Dark Green Religion: Nature Spirituality and the Planetary Future
- Book cover
- Author: Bron Taylor
- Language: English
- Publisher: University of California Press
- Publication date: November 2009
- Publication place: United States
- Pages: 360
- ISBN: 978-0-520-26100-6

= Dark Green Religion =

2009 book by Bron Taylor

Dark Green Religion: Nature Spirituality and the Planetary Future is a 2009 book by the American scholar and conservationist Bron Taylor. It is about environmentalism and religiosity and argues that modern interpretations of ecology have spawned a new, global religion which attributes intrinsic value to nature. The book has been criticised for its reliance on family resemblance but its concept of dark green religion has impacted several academic fields and been described as a useful tool for analysis.

==Background==
Bron Taylor is an American scholar and conservationist who was trained as a sociologist of religion. Attached to the University of Florida, his research has focused on religion, ecology, environmental ethics and the history and ethnography of environmentalism, surf culture and what he calls "earth-based spirituality". Before the publication of Dark Green Religion: Nature Spirituality and the Planetary Future, his influence on his fields included his role as editor-in-chief of the volume Encyclopedia of Religion and Nature (2005), which inspired the creation of the International Society for the Study of Religion, Nature and Culture, which Taylor led from its creation in 2006 until 2009, and its Journal for the Study of Religion, Nature and Culture, which Taylor has edited since its founding in 2007. He took part in creating a graduate program in "Religion and Nature" at the University of Florida.

==Summary==
Dark Green Religion is about modern understandings of ecology, environmentalism and how they may cross over into religious views. The book surveys the history of concepts such as ecospirituality, nature religion and divisions between institutional religions and inwardly turned spirituality, focusing on North America and especially the 1970s. It covers the idea of an emerging green global religion, which attributes intrinsic value to nature and treats environmentalist ideals as religious obligations. This type of religiosity, which Taylor calls dark green religion (DGR), is distinct from the incorporation of environmental concerns in already established religions. He uses the word "dark" in reference to both the deep commitment of its adherents and their occasional turns to violence, misanthropy and apocalypticism. Taylor argues that DGR can manifest itself through neopagan religious groups, but also without an overtly religious identity through cultural products and popular media. Elements of it can exist in political activism, with examples such as the primitivism of John Zerzan, the radical environmentalism of Derrick Jensen and among the contributors to the magazine Orion.

==Reception==
Arthur Versluis wrote that Taylor does not focus much on the connections between popular expressions and political radicalism, but contributes to the effort to describe and give a name to an international phenomenon that seems to be growing. In Studies in Religion, Sarah Lynn Kleeb questioned Taylor's reliance on family resemblance to define the book's subject, and how he analyzes people as adherents of a religion because they have convictions that "resemble religious characteristics", writing that this approach raises concerns for scholars of religion.

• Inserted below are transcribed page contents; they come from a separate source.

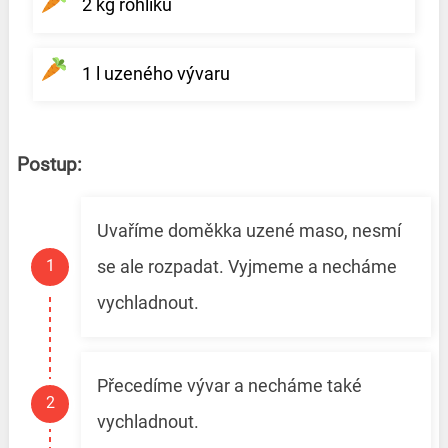
2 kg rohlíků
1 l uzeného vývaru
Postup:
Uvaříme doměkka uzené maso, nesmí
se ale rozpadat. Vyjmeme a necháme
vychladnout.
Přecedíme vývar a necháme také
vychladnout.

Analyzing the influence of Dark Green Religion in 2022, Kocku von Stuckrad wrote that the book has made an impact in multiple disciplines, many scholars have found its thesis compelling and it stands out as Taylor's most influential work. Stuckrad wrote that Taylor's "discursive arrangement" continues to be relevant, citing several books that had become bestsellers since Dark Green Religion was published and correspond well to Taylor's description, including works of popular science and the novel The Overstory by Richard Powers. Stuckrad argued that Taylor's dark green religion concept has proven itself as a useful tool for analysis and illuminates the mutual influence between spirituality and academia, co-existing with a trend in academia where the connotations of animism have changed to become positive.